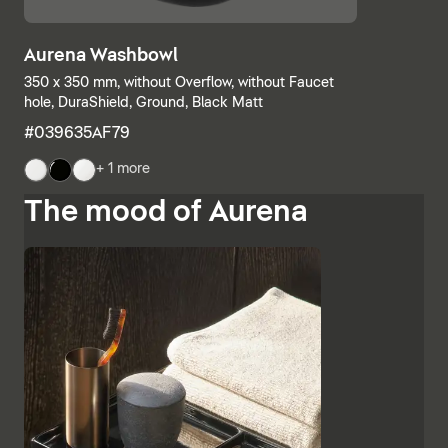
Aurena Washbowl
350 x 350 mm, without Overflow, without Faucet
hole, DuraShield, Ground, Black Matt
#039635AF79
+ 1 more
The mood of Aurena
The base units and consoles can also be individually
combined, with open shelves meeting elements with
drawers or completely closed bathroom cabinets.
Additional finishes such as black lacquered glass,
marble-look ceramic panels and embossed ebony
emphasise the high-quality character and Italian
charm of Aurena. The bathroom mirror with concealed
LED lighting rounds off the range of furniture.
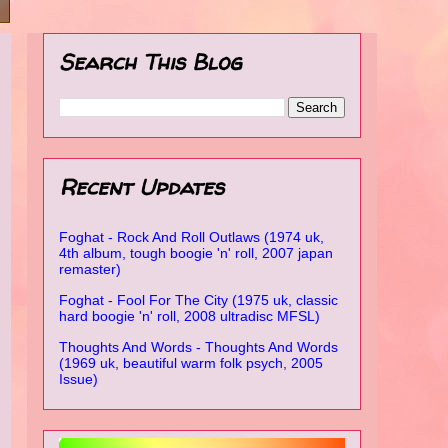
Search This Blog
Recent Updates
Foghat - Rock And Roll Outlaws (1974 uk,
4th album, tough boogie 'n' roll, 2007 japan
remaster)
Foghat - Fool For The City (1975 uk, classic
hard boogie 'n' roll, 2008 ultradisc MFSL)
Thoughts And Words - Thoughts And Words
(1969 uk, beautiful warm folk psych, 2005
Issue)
▬▬▬
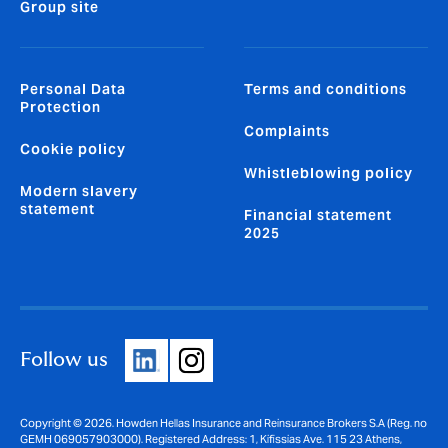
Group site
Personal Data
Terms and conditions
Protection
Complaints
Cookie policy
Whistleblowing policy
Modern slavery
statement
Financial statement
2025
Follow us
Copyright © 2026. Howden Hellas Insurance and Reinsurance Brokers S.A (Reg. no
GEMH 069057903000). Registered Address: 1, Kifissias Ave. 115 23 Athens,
▬▬▬
> What to work on
Copy out, word for word, everything between the line containing "Aurena Washbowl" and the line containing "LED lighting rounds", keeping both of those lines.

> Solution
Aurena Washbowl
350 x 350 mm, without Overflow, without Faucet
hole, DuraShield, Ground, Black Matt
#039635AF79
+ 1 more
The mood of Aurena
The base units and consoles can also be individually
combined, with open shelves meeting elements with
drawers or completely closed bathroom cabinets.
Additional finishes such as black lacquered glass,
marble-look ceramic panels and embossed ebony
emphasise the high-quality character and Italian
charm of Aurena. The bathroom mirror with concealed
LED lighting rounds off the range of furniture.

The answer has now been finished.